Imagina um dos maiores mestres da literatura dando aula. Eu tinha uns 27 anos, e a Escuela Internacional de Cine y TV abrira inscrições para roteiristas do mundo todo. Em umas das aulas, você mandava para Gabriel ideias que gostaria de desenvolver. Ele era incrivelmente impaciente com ideias ruins e dizia: “Si, si, mas cuál es la buena?” (em tradução livre, “sim, sim, mas qual é a boa?”). Não tinha condescendência, era um professor muito voraz. A experiência em Cuba foi além dele, foi algo para a vida. Fiquei um mês e voltei transformada. Um outdoor na rua avisava: “Hoje à noite, 500 milhões de crianças vão dormir na rua. Nenhuma delas é cubana”. E, realmente, não havia pessoas em situação de rua. Claro que isso foi há 15 anos e todos os regimes têm seus problemas.

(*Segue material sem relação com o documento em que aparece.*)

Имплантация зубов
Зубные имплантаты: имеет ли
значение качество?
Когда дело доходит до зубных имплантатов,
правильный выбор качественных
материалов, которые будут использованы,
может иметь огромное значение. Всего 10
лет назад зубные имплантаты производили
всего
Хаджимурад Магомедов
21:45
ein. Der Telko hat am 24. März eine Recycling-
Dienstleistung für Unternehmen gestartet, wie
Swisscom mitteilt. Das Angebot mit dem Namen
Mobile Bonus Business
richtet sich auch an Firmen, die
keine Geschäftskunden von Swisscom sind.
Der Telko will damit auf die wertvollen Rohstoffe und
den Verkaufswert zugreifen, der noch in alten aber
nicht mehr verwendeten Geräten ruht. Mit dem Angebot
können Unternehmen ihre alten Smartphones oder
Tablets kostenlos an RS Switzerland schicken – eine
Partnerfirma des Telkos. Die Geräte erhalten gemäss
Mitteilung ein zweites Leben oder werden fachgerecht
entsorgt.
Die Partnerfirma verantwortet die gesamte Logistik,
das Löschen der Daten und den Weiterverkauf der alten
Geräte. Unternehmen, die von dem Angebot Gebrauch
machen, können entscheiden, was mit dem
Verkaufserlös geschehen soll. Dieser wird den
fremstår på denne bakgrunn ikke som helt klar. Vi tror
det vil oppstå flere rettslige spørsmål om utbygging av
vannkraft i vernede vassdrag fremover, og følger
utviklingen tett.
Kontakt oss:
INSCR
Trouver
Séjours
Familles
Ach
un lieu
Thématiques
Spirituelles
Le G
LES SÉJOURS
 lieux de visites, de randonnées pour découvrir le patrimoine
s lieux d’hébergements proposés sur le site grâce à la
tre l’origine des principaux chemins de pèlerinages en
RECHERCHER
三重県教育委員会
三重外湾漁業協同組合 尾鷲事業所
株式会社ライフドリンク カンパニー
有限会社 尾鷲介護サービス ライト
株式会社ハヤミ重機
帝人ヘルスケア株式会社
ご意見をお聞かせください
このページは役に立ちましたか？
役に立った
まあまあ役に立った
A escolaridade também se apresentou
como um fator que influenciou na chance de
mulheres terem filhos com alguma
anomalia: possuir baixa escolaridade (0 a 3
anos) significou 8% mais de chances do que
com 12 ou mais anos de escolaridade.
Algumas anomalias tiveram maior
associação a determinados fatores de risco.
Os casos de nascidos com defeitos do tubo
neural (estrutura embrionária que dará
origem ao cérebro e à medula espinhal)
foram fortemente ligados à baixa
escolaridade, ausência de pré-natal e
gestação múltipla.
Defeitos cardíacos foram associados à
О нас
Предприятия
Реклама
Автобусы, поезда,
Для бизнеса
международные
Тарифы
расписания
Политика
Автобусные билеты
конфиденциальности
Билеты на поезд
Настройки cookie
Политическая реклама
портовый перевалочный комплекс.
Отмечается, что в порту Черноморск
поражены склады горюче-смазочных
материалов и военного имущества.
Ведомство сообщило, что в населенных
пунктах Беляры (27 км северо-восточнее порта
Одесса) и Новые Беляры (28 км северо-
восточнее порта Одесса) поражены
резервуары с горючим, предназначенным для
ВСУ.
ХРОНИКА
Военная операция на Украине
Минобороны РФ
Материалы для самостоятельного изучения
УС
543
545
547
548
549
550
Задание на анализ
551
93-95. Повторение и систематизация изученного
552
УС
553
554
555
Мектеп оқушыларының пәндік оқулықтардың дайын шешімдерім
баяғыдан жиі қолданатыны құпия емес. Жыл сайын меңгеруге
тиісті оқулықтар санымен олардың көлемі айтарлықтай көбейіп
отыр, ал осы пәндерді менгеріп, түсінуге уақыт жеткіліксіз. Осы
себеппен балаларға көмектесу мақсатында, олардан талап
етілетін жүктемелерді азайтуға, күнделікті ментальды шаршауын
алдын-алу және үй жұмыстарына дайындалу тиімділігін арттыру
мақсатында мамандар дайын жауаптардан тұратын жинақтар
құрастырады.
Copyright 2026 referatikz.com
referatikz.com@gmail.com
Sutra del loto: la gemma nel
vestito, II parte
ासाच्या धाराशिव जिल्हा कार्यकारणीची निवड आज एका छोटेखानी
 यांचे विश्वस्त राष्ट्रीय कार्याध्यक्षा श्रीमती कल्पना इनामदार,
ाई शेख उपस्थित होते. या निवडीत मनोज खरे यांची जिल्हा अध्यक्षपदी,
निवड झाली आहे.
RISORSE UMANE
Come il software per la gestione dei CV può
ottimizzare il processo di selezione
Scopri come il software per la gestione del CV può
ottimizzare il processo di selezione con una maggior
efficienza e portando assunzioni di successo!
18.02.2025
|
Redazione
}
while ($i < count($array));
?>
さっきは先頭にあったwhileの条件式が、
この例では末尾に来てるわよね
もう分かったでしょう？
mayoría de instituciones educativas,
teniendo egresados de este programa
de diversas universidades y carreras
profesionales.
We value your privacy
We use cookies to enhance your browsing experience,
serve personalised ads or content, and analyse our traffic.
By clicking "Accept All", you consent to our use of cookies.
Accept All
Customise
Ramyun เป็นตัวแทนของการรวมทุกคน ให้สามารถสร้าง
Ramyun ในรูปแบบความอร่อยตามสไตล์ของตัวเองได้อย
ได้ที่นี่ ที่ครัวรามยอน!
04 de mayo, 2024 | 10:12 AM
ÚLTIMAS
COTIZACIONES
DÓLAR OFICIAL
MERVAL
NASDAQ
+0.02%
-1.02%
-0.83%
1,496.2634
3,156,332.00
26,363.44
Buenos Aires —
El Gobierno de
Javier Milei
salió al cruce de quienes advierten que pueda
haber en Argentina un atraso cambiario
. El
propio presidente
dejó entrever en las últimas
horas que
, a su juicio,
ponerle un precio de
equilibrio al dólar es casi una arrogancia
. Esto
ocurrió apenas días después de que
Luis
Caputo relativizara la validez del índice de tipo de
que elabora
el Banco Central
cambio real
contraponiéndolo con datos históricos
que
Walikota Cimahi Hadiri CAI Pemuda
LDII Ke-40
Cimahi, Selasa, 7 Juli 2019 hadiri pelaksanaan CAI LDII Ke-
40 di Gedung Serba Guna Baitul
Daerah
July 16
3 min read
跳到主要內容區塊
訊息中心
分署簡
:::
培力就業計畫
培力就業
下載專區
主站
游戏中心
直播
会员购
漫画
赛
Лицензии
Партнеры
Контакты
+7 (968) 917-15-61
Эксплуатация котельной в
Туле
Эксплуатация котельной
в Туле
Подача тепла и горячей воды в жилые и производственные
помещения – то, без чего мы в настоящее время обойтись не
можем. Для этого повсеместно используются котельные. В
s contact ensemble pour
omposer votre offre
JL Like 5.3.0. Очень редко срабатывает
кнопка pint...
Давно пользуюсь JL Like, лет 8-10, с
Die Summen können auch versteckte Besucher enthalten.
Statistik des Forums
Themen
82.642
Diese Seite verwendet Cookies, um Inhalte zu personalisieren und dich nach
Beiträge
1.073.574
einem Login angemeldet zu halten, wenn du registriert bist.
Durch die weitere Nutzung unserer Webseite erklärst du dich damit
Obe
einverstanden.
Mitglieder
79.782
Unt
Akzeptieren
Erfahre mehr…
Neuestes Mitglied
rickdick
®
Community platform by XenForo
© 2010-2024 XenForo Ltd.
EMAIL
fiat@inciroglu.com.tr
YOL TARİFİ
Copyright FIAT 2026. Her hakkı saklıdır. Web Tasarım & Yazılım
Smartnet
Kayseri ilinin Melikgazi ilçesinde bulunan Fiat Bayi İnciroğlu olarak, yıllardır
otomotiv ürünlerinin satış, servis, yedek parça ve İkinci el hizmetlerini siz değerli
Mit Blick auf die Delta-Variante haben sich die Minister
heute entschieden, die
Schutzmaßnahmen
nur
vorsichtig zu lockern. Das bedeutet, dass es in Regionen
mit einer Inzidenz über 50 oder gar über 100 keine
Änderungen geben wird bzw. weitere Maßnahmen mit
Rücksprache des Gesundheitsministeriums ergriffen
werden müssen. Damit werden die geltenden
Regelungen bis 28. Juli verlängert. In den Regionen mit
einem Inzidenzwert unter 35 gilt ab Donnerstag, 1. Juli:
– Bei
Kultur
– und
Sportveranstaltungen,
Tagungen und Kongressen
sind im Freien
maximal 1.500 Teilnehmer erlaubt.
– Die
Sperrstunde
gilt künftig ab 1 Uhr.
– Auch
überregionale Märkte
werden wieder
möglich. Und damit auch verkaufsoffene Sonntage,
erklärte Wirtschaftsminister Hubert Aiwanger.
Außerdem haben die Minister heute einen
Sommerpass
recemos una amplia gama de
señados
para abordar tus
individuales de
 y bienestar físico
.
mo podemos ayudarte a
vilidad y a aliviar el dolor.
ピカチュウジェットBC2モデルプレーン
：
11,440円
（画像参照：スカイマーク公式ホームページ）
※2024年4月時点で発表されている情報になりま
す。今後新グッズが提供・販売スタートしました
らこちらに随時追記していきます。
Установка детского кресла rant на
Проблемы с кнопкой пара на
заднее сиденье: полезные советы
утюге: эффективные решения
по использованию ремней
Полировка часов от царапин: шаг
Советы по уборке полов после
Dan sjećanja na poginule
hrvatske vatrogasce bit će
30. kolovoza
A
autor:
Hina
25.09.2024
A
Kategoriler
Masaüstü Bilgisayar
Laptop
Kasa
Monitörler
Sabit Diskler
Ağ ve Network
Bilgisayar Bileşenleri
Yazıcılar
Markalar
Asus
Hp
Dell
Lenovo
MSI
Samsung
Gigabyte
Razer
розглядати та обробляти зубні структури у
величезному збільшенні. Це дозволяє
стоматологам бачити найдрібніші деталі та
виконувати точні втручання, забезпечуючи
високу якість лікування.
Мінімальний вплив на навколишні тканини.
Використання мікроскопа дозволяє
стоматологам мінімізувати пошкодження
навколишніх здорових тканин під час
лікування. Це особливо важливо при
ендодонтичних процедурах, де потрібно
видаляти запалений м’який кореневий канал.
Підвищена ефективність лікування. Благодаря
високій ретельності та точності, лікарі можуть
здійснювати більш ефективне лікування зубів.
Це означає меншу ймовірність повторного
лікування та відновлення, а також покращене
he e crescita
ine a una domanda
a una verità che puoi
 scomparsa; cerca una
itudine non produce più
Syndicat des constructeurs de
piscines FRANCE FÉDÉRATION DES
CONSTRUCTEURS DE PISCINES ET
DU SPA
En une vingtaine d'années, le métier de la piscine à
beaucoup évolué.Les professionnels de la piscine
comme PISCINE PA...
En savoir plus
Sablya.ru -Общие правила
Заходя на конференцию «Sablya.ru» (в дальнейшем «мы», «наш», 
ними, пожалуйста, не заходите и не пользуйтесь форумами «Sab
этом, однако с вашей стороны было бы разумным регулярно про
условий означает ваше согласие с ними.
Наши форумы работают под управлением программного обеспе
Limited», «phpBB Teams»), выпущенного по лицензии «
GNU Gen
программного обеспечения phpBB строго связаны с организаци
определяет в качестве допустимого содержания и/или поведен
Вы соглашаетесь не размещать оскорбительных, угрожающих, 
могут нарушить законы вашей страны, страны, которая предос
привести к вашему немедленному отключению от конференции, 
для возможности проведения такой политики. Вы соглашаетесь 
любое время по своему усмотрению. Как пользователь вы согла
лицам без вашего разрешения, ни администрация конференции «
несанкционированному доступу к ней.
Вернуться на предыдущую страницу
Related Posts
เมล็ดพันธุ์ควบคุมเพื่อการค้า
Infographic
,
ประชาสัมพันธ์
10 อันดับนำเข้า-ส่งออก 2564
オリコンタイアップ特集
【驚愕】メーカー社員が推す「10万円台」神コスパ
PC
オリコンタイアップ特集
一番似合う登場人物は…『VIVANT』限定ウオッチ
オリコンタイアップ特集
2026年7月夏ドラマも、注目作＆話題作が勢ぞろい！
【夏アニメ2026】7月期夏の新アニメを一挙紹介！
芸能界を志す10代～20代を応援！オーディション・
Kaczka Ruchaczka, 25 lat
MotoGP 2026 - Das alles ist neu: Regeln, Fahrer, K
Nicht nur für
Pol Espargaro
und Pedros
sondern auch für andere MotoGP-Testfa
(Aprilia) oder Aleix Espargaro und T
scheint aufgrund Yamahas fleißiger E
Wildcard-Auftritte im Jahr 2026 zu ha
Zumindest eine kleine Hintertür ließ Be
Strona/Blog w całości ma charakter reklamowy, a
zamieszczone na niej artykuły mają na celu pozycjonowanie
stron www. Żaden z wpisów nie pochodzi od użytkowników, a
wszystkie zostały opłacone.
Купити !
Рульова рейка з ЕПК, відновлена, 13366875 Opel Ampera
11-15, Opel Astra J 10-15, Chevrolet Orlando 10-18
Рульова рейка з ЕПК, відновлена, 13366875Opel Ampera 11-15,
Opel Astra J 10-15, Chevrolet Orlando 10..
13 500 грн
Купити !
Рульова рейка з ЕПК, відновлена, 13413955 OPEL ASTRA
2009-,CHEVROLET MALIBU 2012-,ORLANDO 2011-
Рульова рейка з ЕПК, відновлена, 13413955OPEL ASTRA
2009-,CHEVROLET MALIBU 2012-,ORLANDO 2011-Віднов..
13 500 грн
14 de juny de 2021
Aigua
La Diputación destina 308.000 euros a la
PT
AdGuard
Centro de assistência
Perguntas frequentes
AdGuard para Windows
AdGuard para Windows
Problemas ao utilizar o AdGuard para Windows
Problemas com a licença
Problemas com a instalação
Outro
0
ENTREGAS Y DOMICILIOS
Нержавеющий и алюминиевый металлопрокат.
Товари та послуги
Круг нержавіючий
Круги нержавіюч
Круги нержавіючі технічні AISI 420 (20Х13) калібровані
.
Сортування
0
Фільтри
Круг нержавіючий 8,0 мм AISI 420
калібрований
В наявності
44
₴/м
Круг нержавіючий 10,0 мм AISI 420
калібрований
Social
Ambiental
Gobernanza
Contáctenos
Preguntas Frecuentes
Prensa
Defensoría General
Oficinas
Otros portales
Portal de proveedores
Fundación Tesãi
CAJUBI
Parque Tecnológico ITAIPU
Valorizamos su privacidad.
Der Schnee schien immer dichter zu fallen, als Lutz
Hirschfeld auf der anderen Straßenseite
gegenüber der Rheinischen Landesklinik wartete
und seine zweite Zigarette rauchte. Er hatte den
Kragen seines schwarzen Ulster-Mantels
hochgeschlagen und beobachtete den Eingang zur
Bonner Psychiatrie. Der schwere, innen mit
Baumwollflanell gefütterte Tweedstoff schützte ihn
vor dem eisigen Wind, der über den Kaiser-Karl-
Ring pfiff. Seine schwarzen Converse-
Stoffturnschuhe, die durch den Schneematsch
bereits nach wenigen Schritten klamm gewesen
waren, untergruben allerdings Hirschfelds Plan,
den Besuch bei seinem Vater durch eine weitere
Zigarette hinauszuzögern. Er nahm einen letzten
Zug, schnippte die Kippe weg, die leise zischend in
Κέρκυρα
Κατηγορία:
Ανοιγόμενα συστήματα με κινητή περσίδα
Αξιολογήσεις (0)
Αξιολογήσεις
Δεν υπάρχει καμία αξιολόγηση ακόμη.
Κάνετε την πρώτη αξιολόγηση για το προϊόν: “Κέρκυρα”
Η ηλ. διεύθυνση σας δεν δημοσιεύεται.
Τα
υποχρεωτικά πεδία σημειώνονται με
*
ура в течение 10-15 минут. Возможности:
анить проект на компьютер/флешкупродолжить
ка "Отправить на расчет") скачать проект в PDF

CLAUDIA: Amor de Mãe fala da relação entre mães e filhos. Por que elegeu esse viés?
Quando comecei a escrever esse projeto, a sinopse era outra. Mas no meio do processo criativo me tornei mãe, e a novela mudou. A história nasceu com minha filha e precisava falar de maternidade. Toda mãe parece um ser mágico que não consegue fazer coisas para si mesma, mas faz pelos filhos. É uma figura central da civilização. Tem um poder fascinante. Ninguém quer fazer feio na frente da mãe, nem o pior dos assassinos. A mãe consegue entender e ir abraçar o filho assassino na cadeia no dia de visita. Tem uma ligação com a vida e com a solidariedade que ninguém mais tem. Precisamos exaltar essas características tão intrínsecas às mães. A novela é uma ode à mãe brasileira. Nosso país é feito de mulheres fortes e guerreiras.